(RECORD SET):
========================
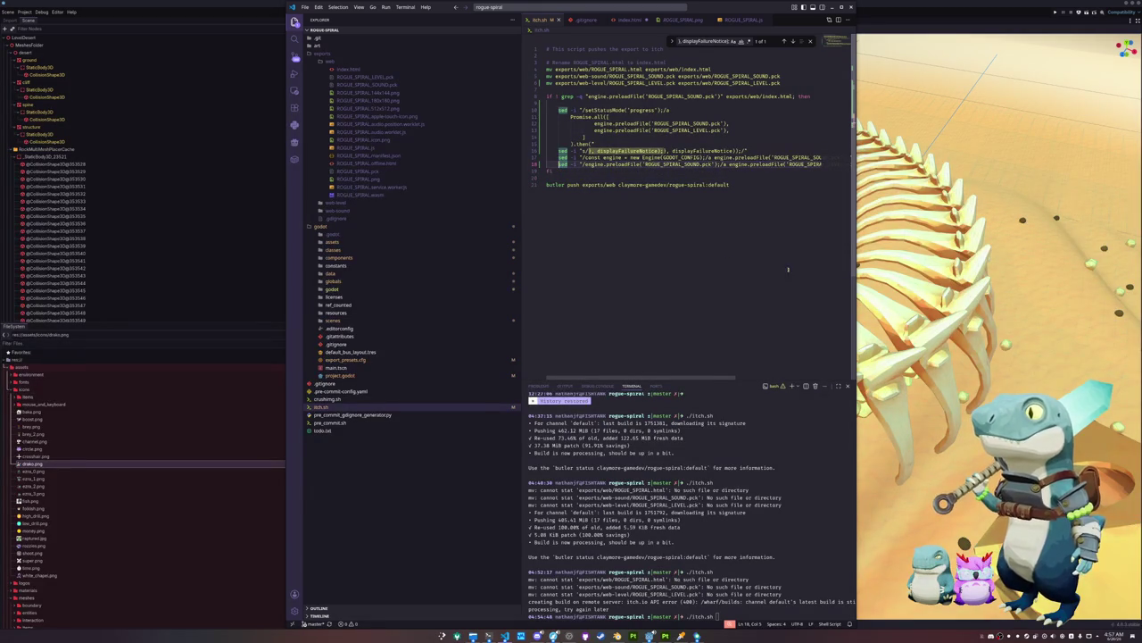
key(alt+Tab)
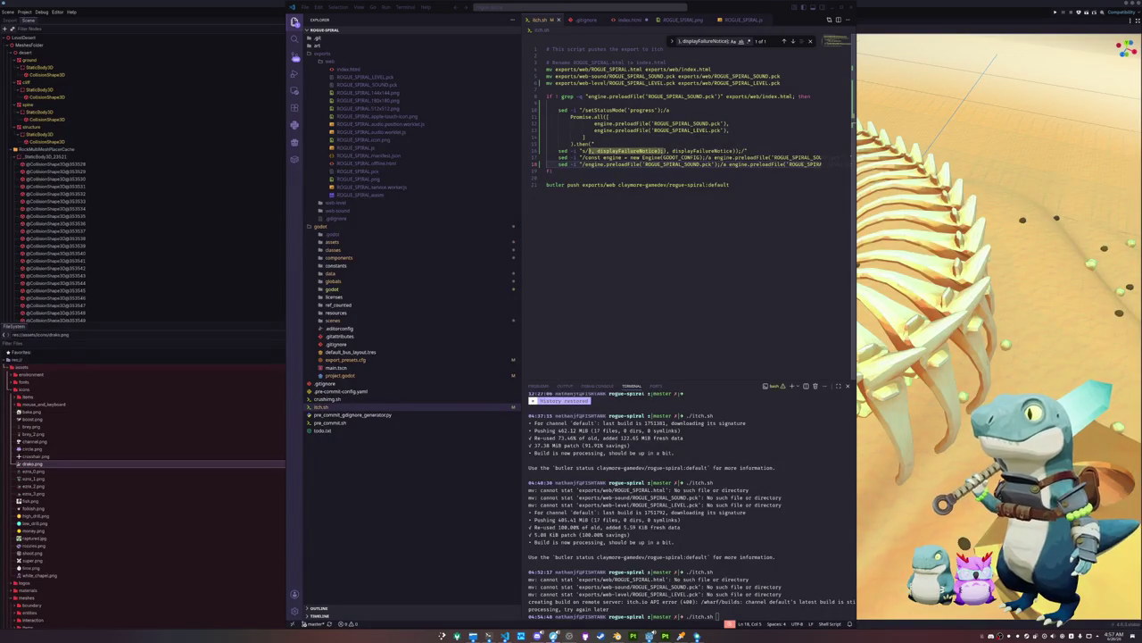
click(801, 323)
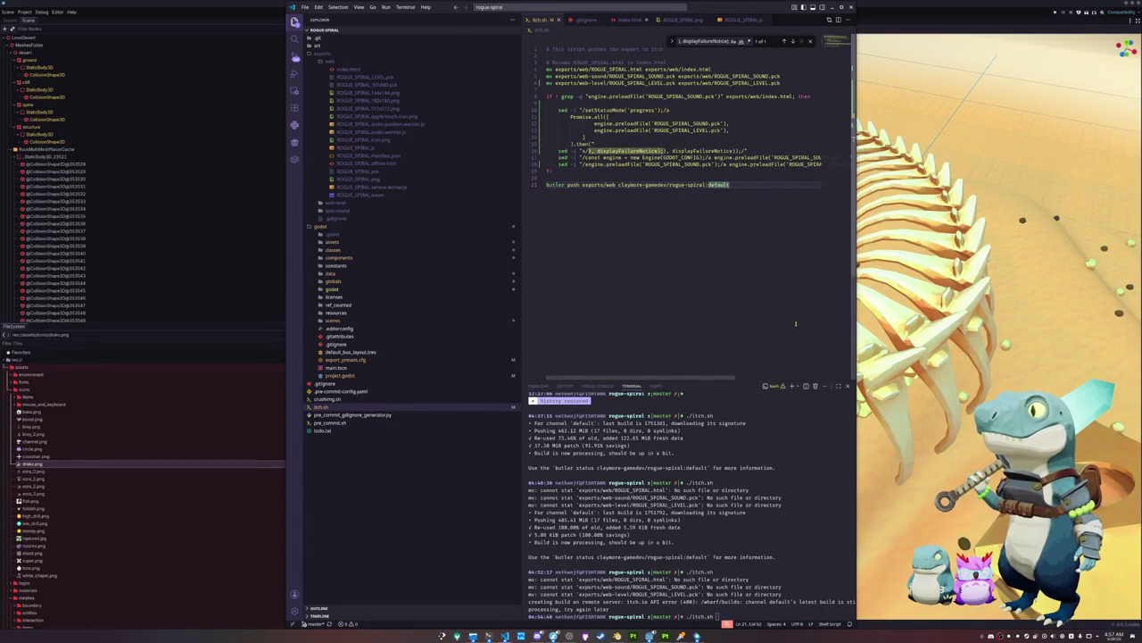
click(745, 483)
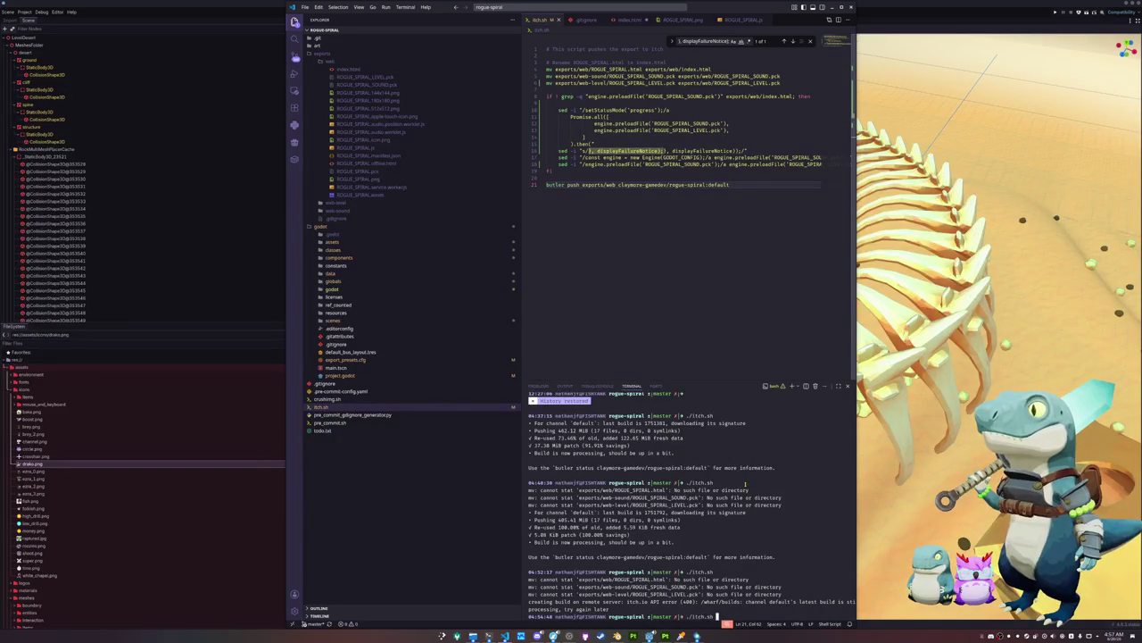
key(Return)
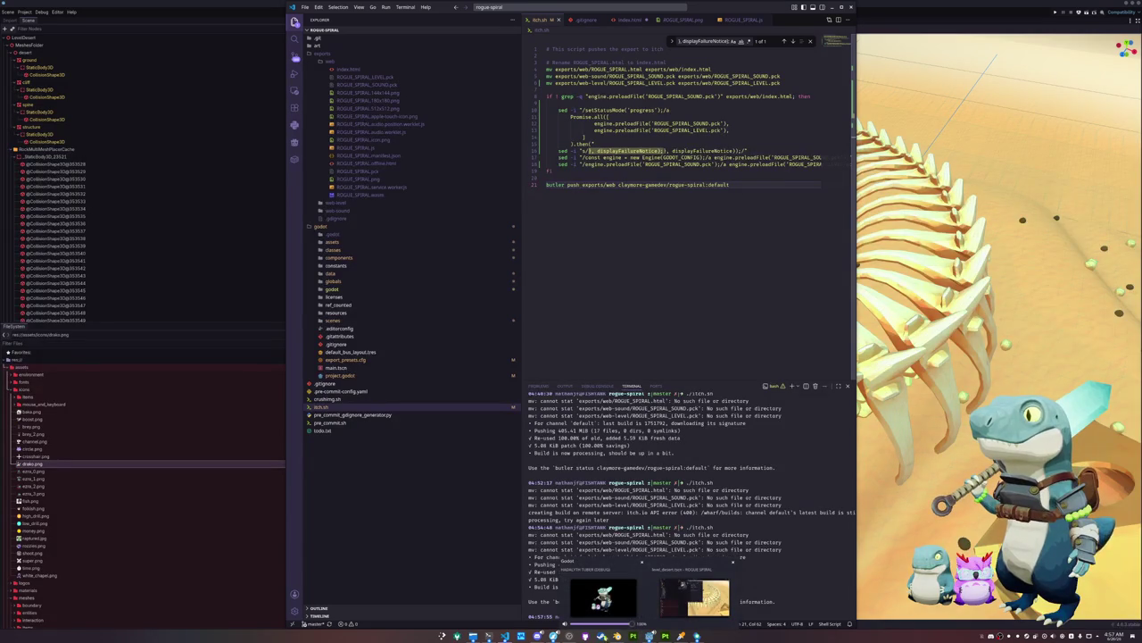
Reload the ROGUE SPIRAL itch.io page, narrow the browser window and run the game
mouse_move(553, 635)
========================
(YOUR OBJECTIVE): All pictures should be dropped; the lines from the one containing "click(801, 323)" through the last line of the material are to be set down exactly.

(ANSWER BOX):
click(801, 323)
click(745, 483)
key(Return)
Reload the ROGUE SPIRAL itch.io page, narrow the browser window and run the game
mouse_move(553, 635)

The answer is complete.